Core Concepts

Core Concepts

DockHosting has a few words that show up everywhere. This page explains them in normal language.

Project

A project is one app on DockHosting. It has code, builds, logs, settings, environment variables, domains, and a running container.

Example: your Next.js website is one project. Your API is another project.

Deploy

Deploy means “take the code and make it live.”

When you deploy, DockHosting uploads or pulls your code, builds it, creates a container, starts it, and routes traffic to it.

Build

Build means preparing your app before it runs.

For a Node app, that might be npm install and npm run build. For a Dockerfile, it means building the Docker image.

Container

A container is the isolated box your app runs inside. It includes your app, dependencies, environment variables, and start command.

Developer translation A container is not a full virtual machine. It is lighter. DockHosting uses it so each app can run separately and predictably.

Linking a folder

Linking a folder means saving “this local folder belongs to that DockHosting project.”

After linking, you can run:

dock deploy
dock logs
dock shell

without typing the project name every time.

Linking a database

Linking a database means connecting a database to an app project.

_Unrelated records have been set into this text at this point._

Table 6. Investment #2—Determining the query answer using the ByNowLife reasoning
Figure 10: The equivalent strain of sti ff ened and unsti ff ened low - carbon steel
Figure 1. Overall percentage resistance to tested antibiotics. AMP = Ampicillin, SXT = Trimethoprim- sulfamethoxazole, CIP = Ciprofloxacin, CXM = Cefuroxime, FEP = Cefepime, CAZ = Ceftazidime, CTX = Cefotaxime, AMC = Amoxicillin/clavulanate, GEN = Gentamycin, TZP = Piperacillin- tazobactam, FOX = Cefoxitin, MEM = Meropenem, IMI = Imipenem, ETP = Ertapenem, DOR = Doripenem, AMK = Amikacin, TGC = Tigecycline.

It does not copy your database into the app. It tells DockHosting: “when this app runs, give it database connection details.”

After linking, redeploy the app so the new database variables are added to the container.

dock db link production my-app
dock deploy

Plain English Linking a database is like plugging the app into the database. The app still needs code that reads the connection string and uses it.

Environment variables

Environment variables are settings your app reads while it runs.

They are used for secrets and configuration:

DATABASE_URL=postgres://...
NODE_ENV=production
API_KEY=...

You use environment variables so secrets do not live in your Git repo.

Redeploy

Redeploy means deploy again.

You redeploy after changing code, build settings, linked databases, or environment variables.

Logs

Logs are text output from your build or running app. They help you find errors.

Build logs answer: “why did my deploy fail?”

App logs answer: “why is my running app crashing or behaving weirdly?”

Domain

A domain is the public address people open in a browser.

DockHosting gives you a free subdomain like:

my-app.dockhosting.dev

You can also use your own domain, like:

example.com

Public database access

Public access means allowing a database to be reached from outside DockHosting.

Keep it off unless you need it. If you turn it on, use firewall rules so only trusted IP addresses can connect.

Do not expose databases casually A public database without firewall rules is one of the easiest ways to create a security problem. Use public access only when you actually need it.

Tokens

Tokens are DockHosting credits. Apps, databases, domains, builds, and some tools spend tokens.

Scale to zero

Scale to zero means idle apps go to sleep so they stop using compute. The first request later wakes the app again.